→ Data in this exercise
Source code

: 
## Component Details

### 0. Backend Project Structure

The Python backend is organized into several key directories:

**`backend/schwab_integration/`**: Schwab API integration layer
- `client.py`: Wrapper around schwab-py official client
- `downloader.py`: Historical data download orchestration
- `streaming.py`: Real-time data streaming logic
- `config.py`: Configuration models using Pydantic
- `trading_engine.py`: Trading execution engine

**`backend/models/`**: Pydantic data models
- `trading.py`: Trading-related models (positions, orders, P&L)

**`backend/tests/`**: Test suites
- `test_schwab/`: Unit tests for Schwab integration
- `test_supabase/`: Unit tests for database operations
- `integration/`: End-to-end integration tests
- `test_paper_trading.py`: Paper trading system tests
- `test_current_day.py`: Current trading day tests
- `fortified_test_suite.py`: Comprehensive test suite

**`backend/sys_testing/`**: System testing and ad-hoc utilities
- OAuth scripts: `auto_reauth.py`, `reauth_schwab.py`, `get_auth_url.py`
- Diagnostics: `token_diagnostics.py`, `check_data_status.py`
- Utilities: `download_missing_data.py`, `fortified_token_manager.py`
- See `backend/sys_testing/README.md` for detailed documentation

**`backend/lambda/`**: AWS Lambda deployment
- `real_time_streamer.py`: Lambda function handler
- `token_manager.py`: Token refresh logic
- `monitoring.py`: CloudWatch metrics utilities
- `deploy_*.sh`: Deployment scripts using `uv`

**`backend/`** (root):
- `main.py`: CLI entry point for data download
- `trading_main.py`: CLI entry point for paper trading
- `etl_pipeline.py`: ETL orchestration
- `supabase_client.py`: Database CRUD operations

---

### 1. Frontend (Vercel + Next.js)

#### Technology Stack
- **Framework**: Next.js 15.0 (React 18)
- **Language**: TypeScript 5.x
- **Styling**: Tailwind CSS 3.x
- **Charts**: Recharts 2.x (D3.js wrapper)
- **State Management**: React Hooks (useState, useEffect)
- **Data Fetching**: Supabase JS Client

→ What you have to do
A word-for-word restatement of the records above from the line containing "for data download" to their final line is all the answer should hold.

→ Task solution
- `main.py`: CLI entry point for data download
- `trading_main.py`: CLI entry point for paper trading
- `etl_pipeline.py`: ETL orchestration
- `supabase_client.py`: Database CRUD operations

---

### 1. Frontend (Vercel + Next.js)

#### Technology Stack
- **Framework**: Next.js 15.0 (React 18)
- **Language**: TypeScript 5.x
- **Styling**: Tailwind CSS 3.x
- **Charts**: Recharts 2.x (D3.js wrapper)
- **State Management**: React Hooks (useState, useEffect)
- **Data Fetching**: Supabase JS Client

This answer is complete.